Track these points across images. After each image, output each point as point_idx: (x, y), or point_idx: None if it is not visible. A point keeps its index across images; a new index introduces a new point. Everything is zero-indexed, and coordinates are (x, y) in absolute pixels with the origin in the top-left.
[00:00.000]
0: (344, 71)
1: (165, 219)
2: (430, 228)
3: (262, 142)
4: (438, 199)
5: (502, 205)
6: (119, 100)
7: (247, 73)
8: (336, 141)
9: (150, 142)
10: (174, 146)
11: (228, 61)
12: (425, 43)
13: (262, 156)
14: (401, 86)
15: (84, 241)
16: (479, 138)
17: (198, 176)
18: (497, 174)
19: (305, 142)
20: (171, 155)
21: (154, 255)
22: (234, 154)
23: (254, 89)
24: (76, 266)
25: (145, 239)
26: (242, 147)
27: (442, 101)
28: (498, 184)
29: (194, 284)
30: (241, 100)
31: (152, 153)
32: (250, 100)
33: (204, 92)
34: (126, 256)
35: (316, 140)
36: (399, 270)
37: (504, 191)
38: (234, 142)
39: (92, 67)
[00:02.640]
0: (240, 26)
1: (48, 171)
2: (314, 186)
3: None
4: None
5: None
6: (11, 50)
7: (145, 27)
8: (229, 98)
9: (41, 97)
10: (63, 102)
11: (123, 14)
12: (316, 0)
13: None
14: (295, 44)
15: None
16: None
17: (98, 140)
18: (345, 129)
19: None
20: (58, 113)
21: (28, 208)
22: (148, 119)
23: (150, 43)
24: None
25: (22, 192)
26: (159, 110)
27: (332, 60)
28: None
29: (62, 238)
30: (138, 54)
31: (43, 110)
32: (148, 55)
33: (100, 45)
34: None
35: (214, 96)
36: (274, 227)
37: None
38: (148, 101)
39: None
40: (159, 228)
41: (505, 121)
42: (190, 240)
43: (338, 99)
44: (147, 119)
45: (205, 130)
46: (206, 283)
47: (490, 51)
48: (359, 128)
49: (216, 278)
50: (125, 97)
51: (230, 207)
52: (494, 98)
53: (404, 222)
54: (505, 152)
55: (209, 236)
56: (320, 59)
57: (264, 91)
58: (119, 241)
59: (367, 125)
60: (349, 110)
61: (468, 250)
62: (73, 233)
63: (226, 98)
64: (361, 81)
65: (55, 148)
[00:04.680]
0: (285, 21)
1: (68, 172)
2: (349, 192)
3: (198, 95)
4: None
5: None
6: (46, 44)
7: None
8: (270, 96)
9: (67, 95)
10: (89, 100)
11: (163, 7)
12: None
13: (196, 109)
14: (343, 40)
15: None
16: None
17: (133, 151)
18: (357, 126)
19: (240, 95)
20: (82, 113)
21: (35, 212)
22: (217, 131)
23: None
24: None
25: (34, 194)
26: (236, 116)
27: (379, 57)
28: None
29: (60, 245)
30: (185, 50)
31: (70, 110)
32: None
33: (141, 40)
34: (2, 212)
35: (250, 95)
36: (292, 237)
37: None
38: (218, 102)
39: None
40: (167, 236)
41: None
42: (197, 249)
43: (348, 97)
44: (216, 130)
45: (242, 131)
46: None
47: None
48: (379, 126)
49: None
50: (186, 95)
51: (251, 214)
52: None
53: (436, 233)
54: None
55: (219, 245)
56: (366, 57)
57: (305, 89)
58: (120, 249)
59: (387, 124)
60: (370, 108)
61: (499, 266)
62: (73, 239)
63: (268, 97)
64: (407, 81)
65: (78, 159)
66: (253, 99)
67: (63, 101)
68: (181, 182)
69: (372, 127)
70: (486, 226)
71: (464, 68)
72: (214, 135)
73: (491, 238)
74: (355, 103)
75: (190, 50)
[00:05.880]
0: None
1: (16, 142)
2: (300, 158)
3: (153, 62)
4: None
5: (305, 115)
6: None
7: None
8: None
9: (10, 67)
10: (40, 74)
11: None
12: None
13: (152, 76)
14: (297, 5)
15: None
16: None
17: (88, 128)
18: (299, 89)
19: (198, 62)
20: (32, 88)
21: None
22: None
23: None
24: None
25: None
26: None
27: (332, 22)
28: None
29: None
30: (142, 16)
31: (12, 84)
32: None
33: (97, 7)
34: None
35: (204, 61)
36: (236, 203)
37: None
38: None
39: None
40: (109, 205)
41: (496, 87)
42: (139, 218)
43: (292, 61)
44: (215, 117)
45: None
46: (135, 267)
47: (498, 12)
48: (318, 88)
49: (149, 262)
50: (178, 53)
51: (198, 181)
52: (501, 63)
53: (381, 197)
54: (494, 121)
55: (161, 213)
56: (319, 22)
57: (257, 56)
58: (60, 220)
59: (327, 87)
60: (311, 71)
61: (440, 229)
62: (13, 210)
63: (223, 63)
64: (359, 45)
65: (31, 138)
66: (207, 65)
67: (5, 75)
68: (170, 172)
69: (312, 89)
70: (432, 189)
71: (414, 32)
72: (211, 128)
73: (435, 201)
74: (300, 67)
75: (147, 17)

◇ ◇ ◇

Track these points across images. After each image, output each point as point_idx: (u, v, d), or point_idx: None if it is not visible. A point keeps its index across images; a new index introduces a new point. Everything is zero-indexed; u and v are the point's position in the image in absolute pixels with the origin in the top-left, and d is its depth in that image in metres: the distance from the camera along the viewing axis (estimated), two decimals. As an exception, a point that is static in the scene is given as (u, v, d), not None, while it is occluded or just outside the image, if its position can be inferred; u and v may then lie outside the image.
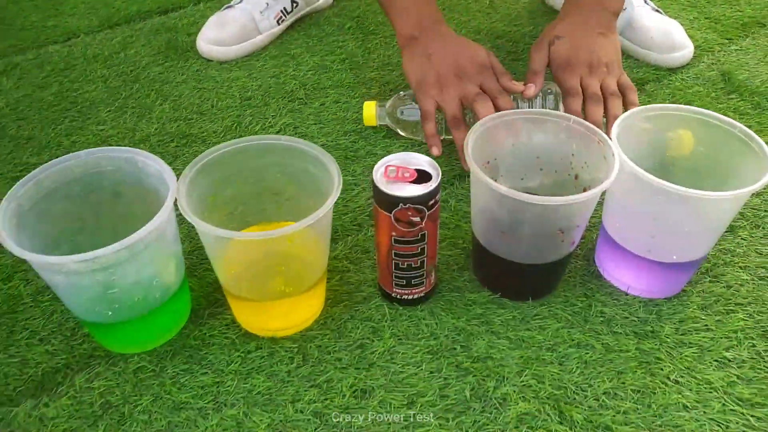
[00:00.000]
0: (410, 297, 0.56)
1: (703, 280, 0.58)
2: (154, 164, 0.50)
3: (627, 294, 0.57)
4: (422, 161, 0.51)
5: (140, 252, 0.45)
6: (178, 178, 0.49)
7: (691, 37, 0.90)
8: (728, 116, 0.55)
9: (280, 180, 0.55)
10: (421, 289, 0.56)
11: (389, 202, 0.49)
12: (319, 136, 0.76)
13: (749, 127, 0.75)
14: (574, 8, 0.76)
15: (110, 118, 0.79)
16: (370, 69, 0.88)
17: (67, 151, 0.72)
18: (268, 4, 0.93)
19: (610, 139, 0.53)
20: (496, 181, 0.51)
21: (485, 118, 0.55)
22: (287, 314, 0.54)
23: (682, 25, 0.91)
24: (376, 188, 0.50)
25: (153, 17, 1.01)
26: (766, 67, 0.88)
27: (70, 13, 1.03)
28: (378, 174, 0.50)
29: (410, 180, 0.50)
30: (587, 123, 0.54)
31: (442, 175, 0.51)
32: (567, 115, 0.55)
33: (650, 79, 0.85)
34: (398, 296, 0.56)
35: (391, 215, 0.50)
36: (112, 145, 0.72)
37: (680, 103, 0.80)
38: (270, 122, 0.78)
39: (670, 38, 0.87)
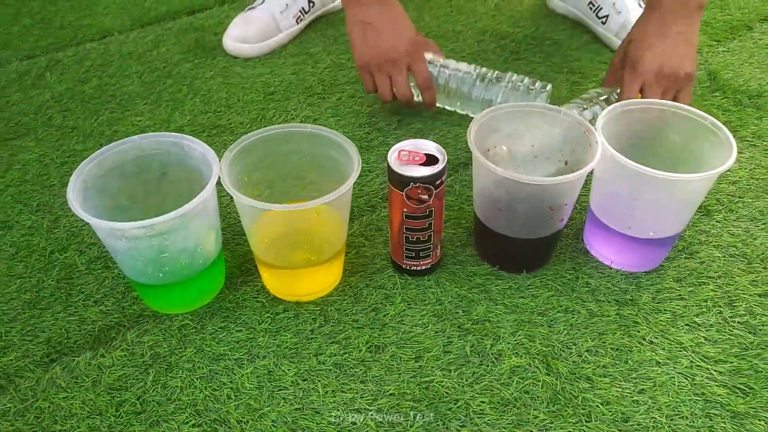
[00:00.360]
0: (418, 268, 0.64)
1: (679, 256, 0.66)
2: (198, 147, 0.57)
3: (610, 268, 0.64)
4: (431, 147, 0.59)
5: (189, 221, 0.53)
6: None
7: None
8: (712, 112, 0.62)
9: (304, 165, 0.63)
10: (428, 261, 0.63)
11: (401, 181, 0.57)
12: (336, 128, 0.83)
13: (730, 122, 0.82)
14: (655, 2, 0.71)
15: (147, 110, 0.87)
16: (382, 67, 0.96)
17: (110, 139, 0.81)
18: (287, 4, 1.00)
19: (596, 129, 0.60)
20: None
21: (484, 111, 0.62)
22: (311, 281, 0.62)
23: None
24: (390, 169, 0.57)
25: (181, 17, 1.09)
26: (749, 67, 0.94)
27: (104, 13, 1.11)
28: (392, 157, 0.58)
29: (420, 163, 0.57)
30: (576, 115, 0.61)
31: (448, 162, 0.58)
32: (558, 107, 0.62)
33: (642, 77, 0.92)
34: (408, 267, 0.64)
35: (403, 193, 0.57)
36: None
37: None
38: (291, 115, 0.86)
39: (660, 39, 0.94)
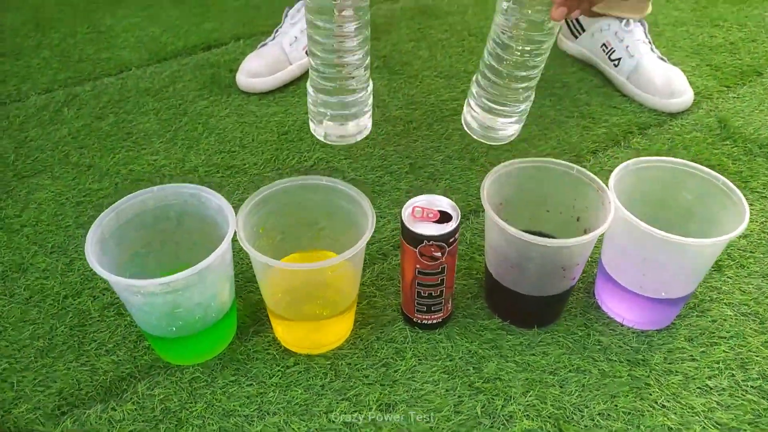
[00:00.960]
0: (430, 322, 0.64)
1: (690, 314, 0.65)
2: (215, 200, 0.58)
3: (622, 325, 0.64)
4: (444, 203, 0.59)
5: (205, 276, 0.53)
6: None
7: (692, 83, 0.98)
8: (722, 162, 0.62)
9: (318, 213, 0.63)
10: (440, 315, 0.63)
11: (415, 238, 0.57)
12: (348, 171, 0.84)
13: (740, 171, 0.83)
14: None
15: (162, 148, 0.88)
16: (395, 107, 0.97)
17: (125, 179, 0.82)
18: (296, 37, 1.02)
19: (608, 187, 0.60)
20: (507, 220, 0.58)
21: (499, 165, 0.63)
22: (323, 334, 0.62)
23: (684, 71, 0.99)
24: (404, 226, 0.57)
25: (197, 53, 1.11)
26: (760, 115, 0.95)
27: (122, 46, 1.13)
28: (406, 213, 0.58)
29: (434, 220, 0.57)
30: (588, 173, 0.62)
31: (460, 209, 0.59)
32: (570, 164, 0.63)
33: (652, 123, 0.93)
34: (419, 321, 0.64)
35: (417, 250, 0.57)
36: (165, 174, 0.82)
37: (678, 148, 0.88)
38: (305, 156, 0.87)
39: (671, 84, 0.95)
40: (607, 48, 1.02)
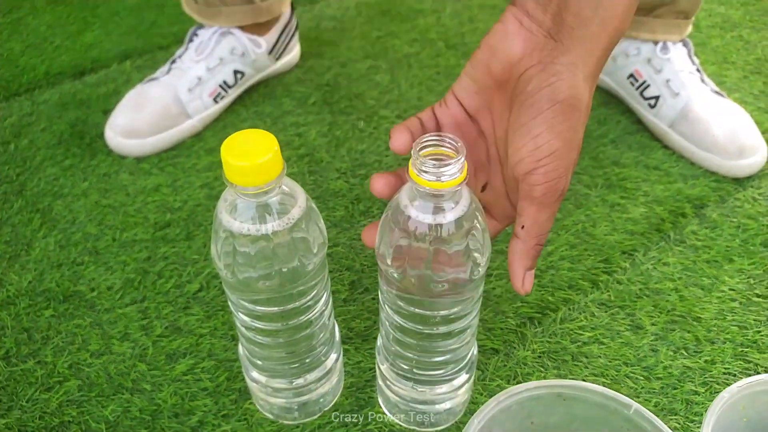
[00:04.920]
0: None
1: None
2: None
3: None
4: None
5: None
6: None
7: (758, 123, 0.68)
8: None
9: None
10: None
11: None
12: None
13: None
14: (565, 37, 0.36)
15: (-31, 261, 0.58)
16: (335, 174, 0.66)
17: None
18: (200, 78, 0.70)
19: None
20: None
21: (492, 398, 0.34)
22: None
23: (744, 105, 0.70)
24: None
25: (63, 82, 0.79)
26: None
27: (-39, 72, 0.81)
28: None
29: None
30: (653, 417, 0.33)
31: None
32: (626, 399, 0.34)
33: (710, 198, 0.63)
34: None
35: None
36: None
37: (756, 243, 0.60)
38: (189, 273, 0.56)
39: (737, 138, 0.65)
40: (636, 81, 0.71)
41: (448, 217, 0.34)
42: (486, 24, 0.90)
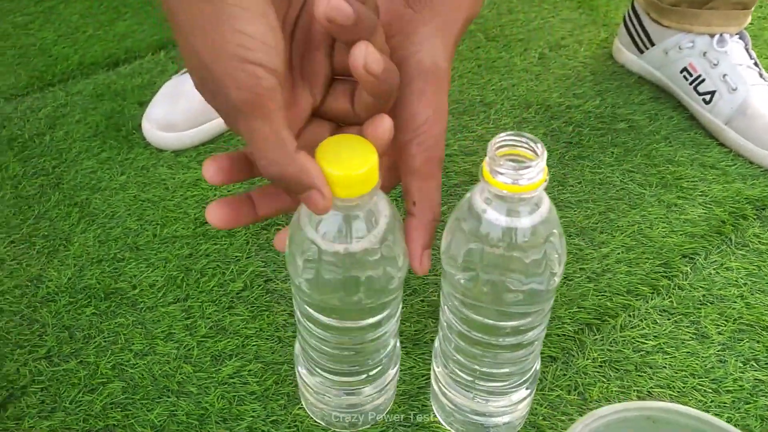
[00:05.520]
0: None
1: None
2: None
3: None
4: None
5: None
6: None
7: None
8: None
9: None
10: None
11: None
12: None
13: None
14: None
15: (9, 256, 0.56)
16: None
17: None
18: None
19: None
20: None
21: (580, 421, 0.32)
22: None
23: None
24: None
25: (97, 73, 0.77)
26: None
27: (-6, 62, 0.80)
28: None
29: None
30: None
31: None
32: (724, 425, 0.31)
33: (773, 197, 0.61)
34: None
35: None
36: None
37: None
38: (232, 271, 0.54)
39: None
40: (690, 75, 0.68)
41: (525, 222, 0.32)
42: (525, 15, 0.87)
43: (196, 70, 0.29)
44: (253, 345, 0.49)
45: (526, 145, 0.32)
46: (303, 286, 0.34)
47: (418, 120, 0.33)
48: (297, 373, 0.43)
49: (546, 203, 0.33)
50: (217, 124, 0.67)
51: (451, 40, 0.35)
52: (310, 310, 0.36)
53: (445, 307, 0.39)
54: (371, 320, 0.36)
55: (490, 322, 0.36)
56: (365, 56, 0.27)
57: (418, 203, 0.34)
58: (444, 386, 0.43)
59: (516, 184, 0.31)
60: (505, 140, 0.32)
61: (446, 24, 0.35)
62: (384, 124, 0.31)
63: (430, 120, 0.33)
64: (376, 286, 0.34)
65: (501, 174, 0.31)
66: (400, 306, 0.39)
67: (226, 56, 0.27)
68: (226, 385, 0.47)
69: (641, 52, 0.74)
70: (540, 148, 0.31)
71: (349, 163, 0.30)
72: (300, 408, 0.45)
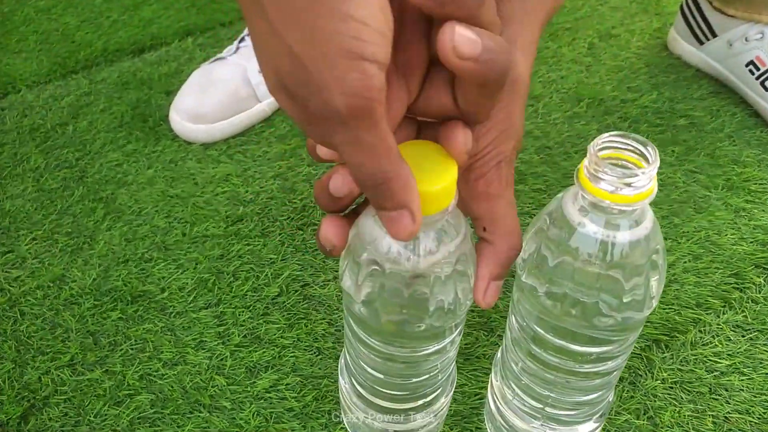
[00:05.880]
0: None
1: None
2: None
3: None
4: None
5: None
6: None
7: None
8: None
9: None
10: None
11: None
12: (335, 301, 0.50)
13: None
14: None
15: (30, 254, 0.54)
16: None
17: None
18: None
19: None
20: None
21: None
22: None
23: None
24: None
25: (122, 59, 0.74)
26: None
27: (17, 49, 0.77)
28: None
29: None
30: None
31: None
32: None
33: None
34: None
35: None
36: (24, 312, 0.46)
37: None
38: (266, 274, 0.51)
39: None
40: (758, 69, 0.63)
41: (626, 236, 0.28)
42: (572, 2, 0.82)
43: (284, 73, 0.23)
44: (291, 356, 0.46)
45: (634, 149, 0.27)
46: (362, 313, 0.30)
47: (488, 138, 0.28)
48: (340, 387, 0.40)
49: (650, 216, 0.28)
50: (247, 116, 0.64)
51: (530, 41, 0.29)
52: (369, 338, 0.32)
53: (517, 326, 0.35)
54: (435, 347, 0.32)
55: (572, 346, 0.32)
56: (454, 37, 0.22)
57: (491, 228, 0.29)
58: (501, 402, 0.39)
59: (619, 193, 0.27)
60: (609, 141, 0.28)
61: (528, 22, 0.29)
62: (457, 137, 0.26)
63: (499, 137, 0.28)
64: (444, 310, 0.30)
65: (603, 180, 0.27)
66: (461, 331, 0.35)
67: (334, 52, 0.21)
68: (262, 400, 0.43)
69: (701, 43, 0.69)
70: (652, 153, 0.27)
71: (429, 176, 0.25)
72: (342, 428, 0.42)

◇ ◇ ◇

Find and show each line of the listing with the word "introduces".

FINAL ANSWER ->
Track these points across images. After each image, output each point as point_idx: (x, y), or point_idx: None if it is not visible. A point keeps its index across images; a new index introduces a new point. Everything is zero-indexed, and coordinates are (x, y) in absolute pixels with the origin in the top-left.
Track these points across images. After each image, output each point as point_idx: (u, v, d), or point_idx: None if it is not visible. A point keeps its index across images; a new index introduces a new point. Everything is zero-indexed; u and v are the point's position in the image in absolute pixels with the origin in the top-left, and d is its depth in that image in metres: the distance from the camera along the viewing axis (estimated), two decimals. As an exception, a point that is static in the scene is given as (u, v, d), not None, while it is occluded or just outside the image, if its position can be inferred; u and v may then lie outside the image.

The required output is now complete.